§ **DATASET CONTENT**
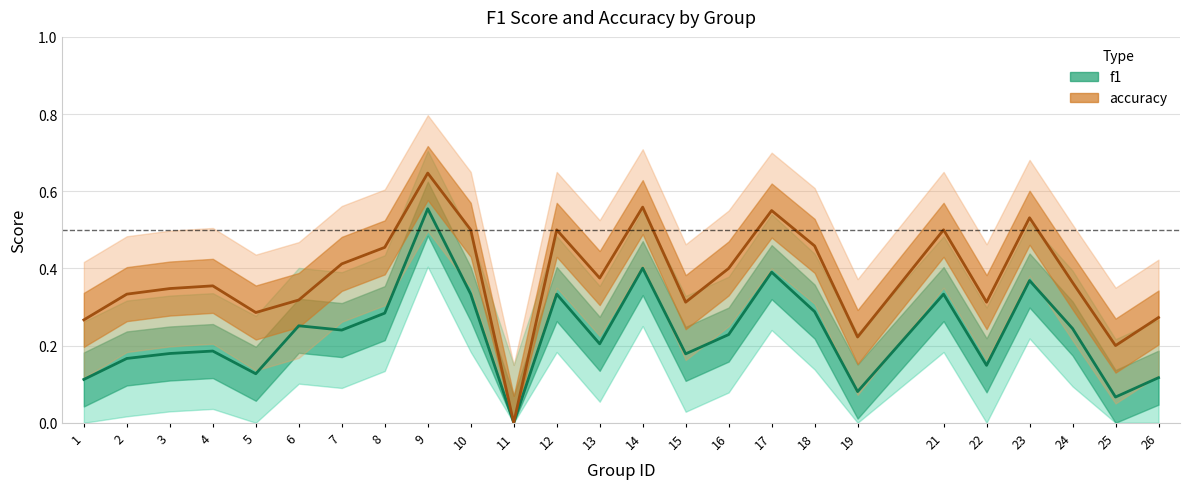

Is the value of accuracy at 25 greater than the value of f1 at 12?

No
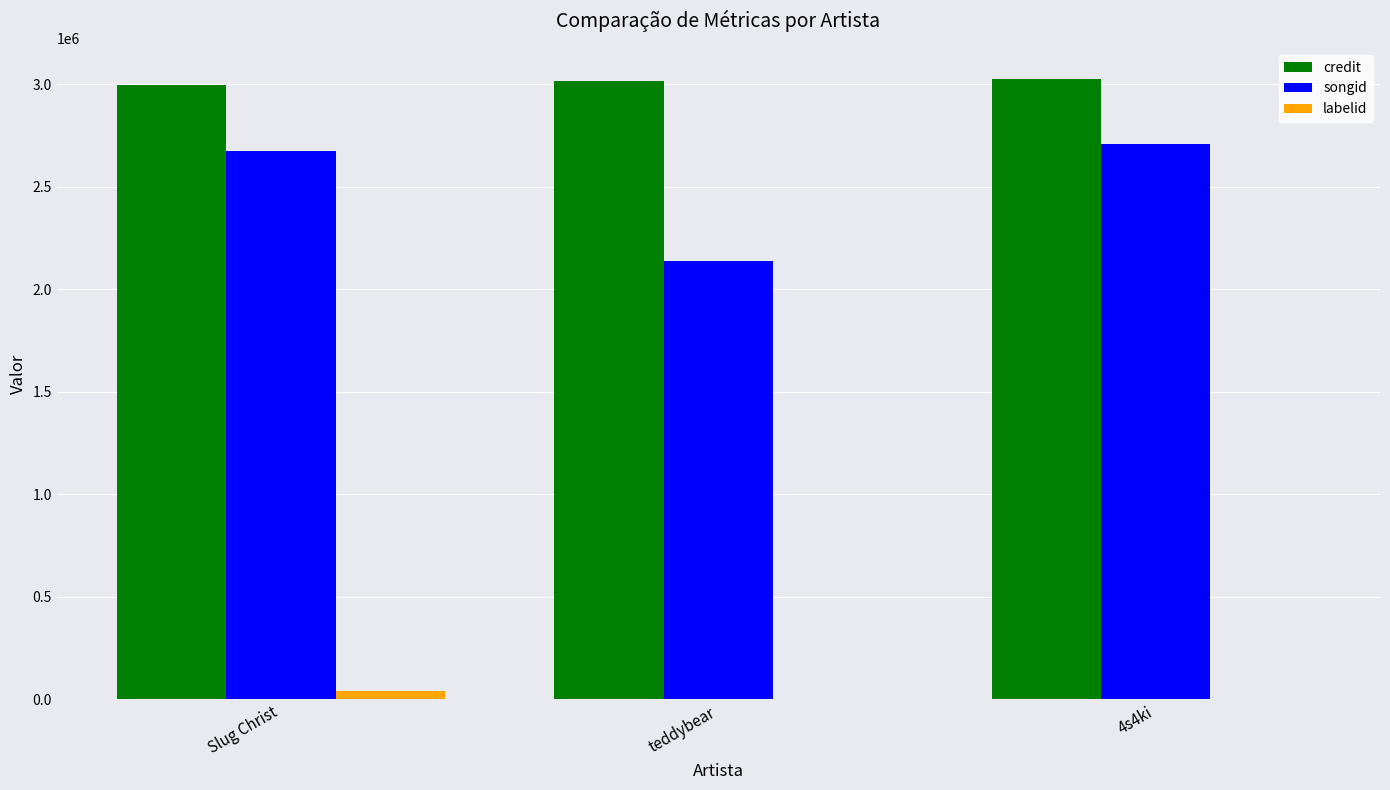

What is the spread (max minus min) of values at 4s4ki?

3023435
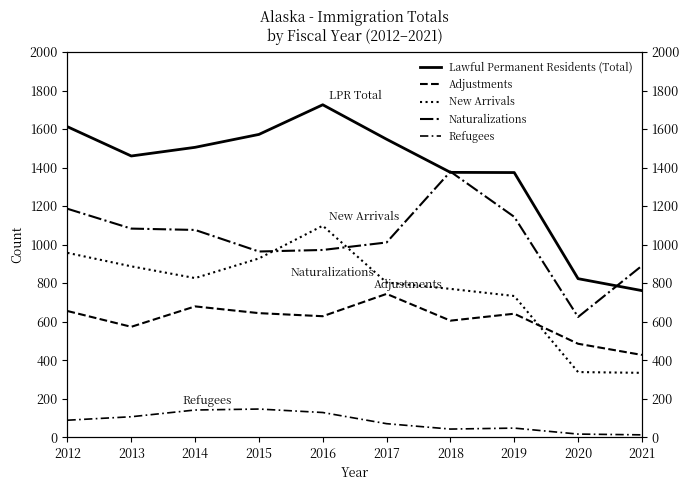

Where do Adjustments and New Arrivals first cross each other?

2019 and 2020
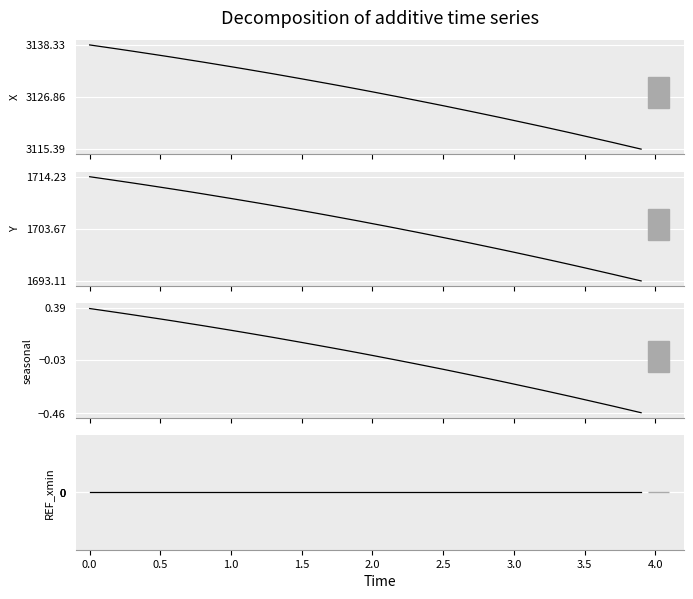

True or false: X and Y intersect in this chart.

False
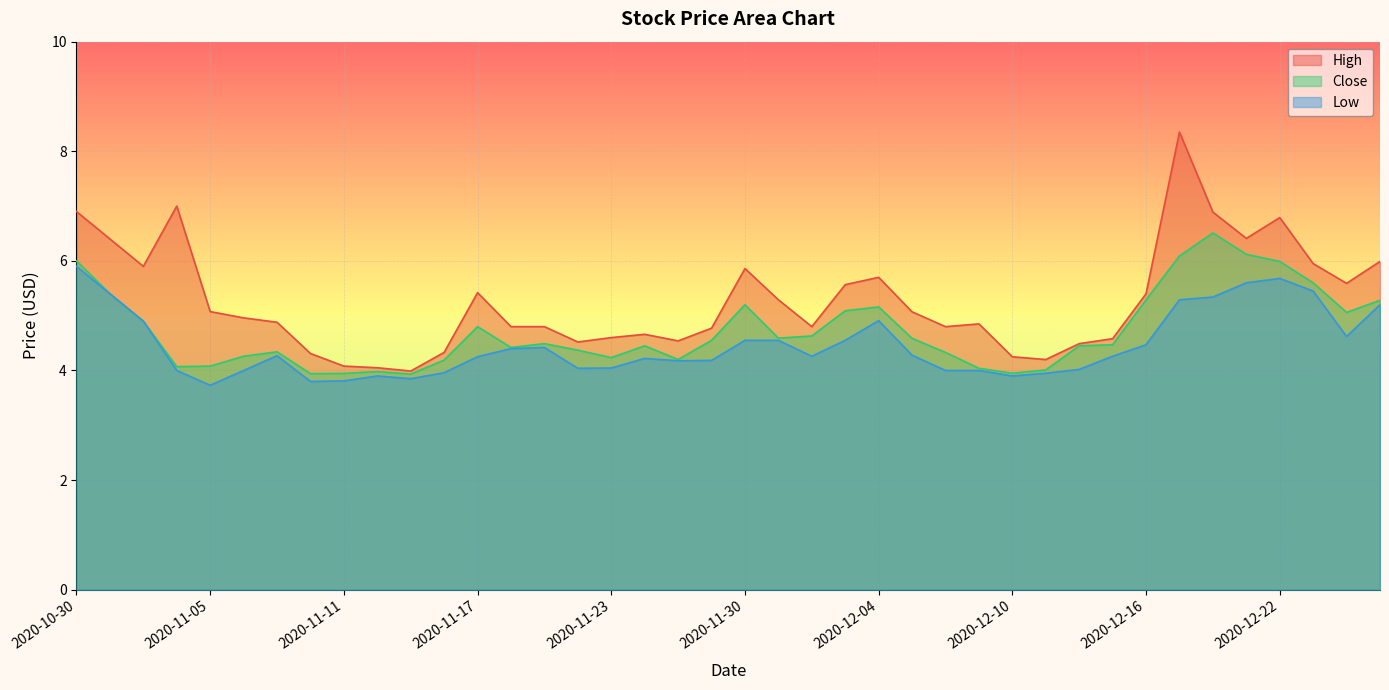

Which series has the largest total across all categories?

High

§ **YOUR OBJECTIVE**
Copy out every one of the records above word for word, leaving out the pictures.

§ **OUTPUT FOR THIS EXERCISE**
Is the value of accuracy at 25 greater than the value of f1 at 12?

No

What is the spread (max minus min) of values at 4s4ki?

3023435

Where do Adjustments and New Arrivals first cross each other?

2019 and 2020

True or false: X and Y intersect in this chart.

False

Which series has the largest total across all categories?

High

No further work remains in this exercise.